» Stated problem
Can you write the next part of the forum thread about a young standard poodle's conformation, picking up after its final post?

» Provided passage

START

# My standards Conformation? Your opinion, please?



## DreamAgility (Sep 2, 2013)

My female 10 mo old standard poodle, Dreamer. How does she look, conformation wise? I am doing agility, obedience, and rally with her. I was thinking about growing her coat and doing akc, or maybe ukc.

http://www.flickr.com/photos/[email protected]/9694909327/


----------



## DreamAgility (Sep 2, 2013)

Also, I am a junior, and I'm really not all tht interested in conformation. But I want my points for handling. Shes not old enough for agility shows, and shes not ready for obedience. I really want to do something with her. I will probably ask her breeder, but since I moved I don't see her that much.


----------



## poolann (Jan 31, 2013)

Hey Ellie, You have her stretched way too much. Make her square in her stance with the back legs back just slight from that. It is hard to give an opinion when she is set up like this because she looks too long. You know I llove her because she is a very smart & sweet little girl. Of course she us also Racer's sister 

Sent from Petguide.com Free App


----------



## poolann (Jan 31, 2013)

closer to this

Sent from Petguide.com Free App


----------



## outwest (May 1, 2011)

You should try UKC with her.  She is very pretty, but it will take months to grow her hair out enough for AKC. You can show her right now in UKC. She should do well there.


----------



## hunny518 (Jun 5, 2012)

Unfortunately your photo will not show up for me, so I cannot give you an opinion 


Sent from Petguide.com Free App


----------



## DreamAgility (Sep 2, 2013)

Is this better?

020 | Flickr - Photo Sharing!


----------



## poolann (Jan 31, 2013)

Much better! 

Sent from Petguide.com Free App


----------



## Jacknic (Sep 14, 2010)

DreamAgility, you have a nice girl, she has nice conformation, and would do well at UKC shows, esp. if she will stack for you like that on her own. I would like to see more under jaw on her --that is her chin, but still a pleasing face, and no dog is perfect so do not let that deter you. As far as AKC, you need so much coat, and if you are not into, then get her UKC Ch and work on performance. It is great seeing an enthusiastic junior in the ring, have FUN!!


----------



## poolann (Jan 31, 2013)

Ellie is such a great young lady & very capable trainer. All of her dogs work wonderfully in agility! Dreamer is much further along than her brother who likes to play. I know both of these pups have bright futures.

END

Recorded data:
START

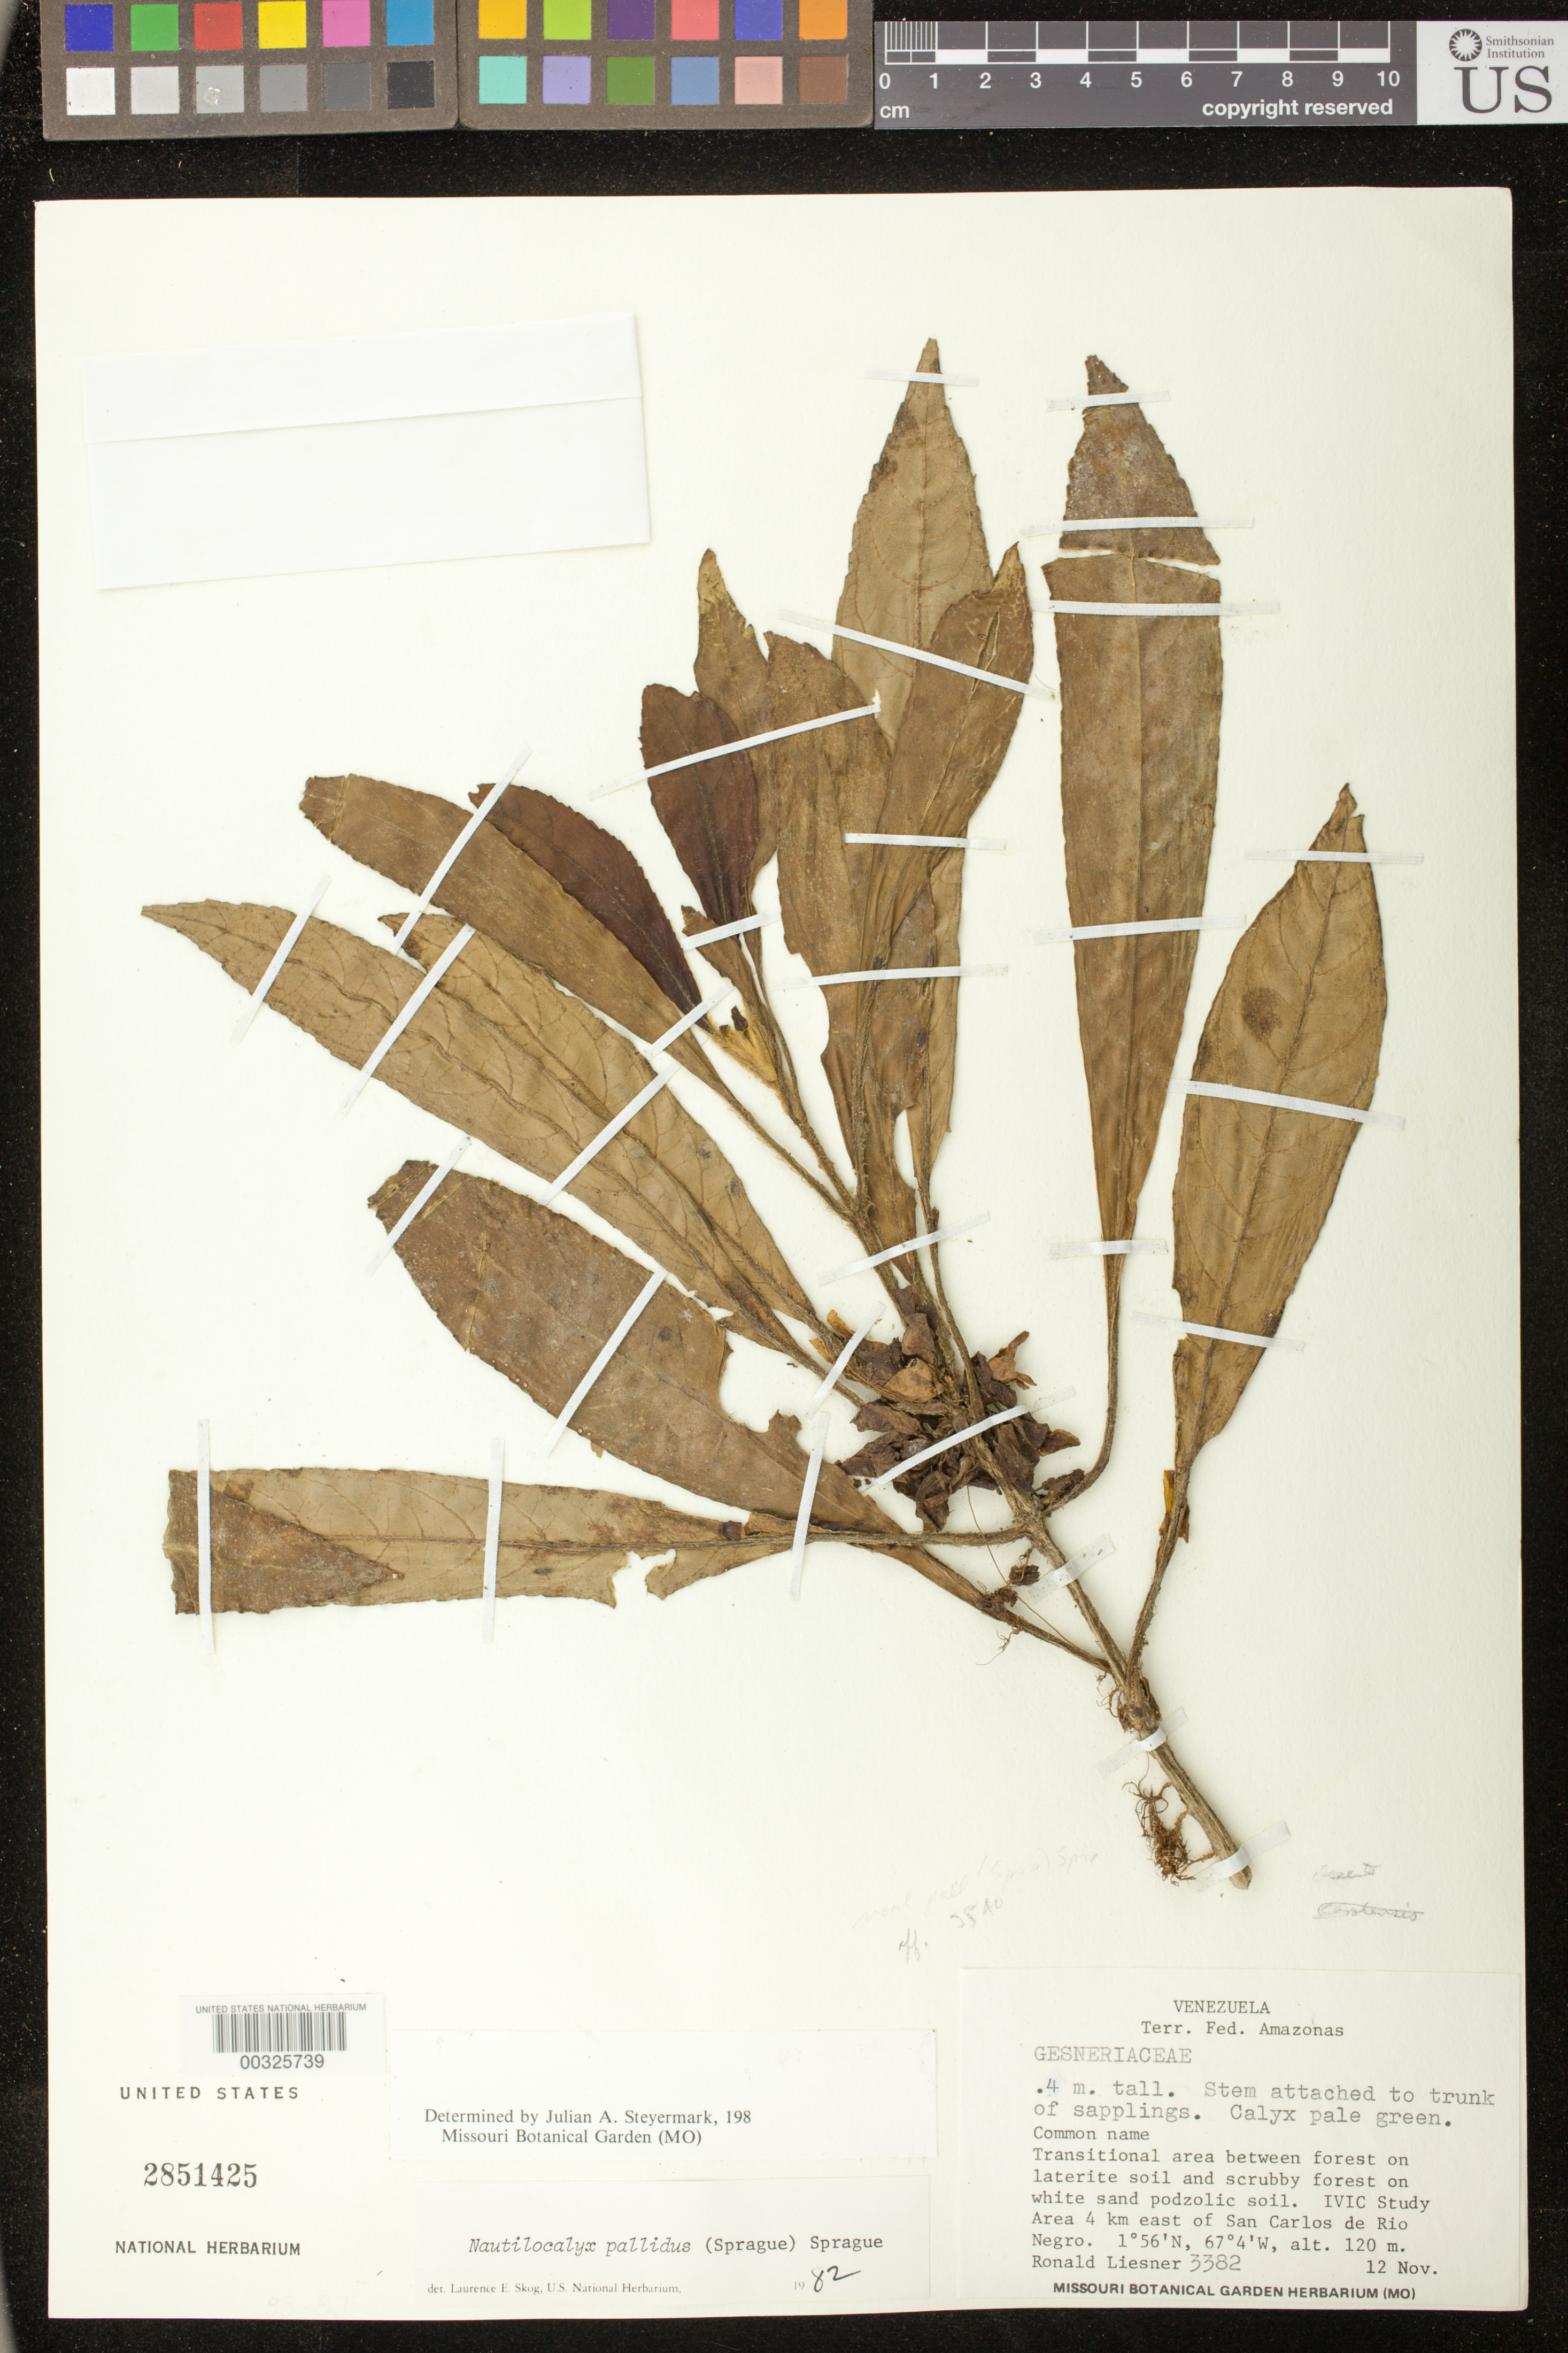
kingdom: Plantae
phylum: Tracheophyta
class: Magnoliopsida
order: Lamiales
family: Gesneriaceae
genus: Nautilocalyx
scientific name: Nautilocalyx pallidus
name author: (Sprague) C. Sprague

END

» Task answer
Sent from Petguide.com Free App


----------



## DreamAgility (Sep 2, 2013)

Thanks Anna!

Jacknic: What do you mean by more chin? Is there something I could do to improve it?

I spoke to my mom, and shes not interested in letting me do conformation right now. Maybe when I am driving and have a job things will be different.


----------



## poolann (Jan 31, 2013)

Plenty of time for confirmation later if you want to pursue it 

Sent from Petguide.com Free App


----------



## outwest (May 1, 2011)

Your mom might think it is expensive. UKC is very reasonable for everyone, but Junior handlers are usually no charge at all! At least, in California Junior Showmanship is free. Plus, you can get a temporary registration on her if you have AKC papers. Maybe if your Mom hears that she would reconsider. If you aren't interested, that's another thing, but conformation is good training for your girl, too.


----------



## DreamAgility (Sep 2, 2013)

Outwest, I think she was thinking more of what she would have to buy and pay for to be able to show, as well as driving to classes. But maybe if I tell her about the junior fee she'll think differently. Thank you!


----------



## Jacknic (Sep 14, 2010)

"Jacknic: What do you mean by more chin? Is there something I could do to improve it?" 


DreamAgility I am talking about your dog's head structure, a dog's chin is called underjaw, the underjaw is in the same place your chin would be --the lower jaw. You could maybe leave a little hair on it when her face is shaved but it would have to blend it.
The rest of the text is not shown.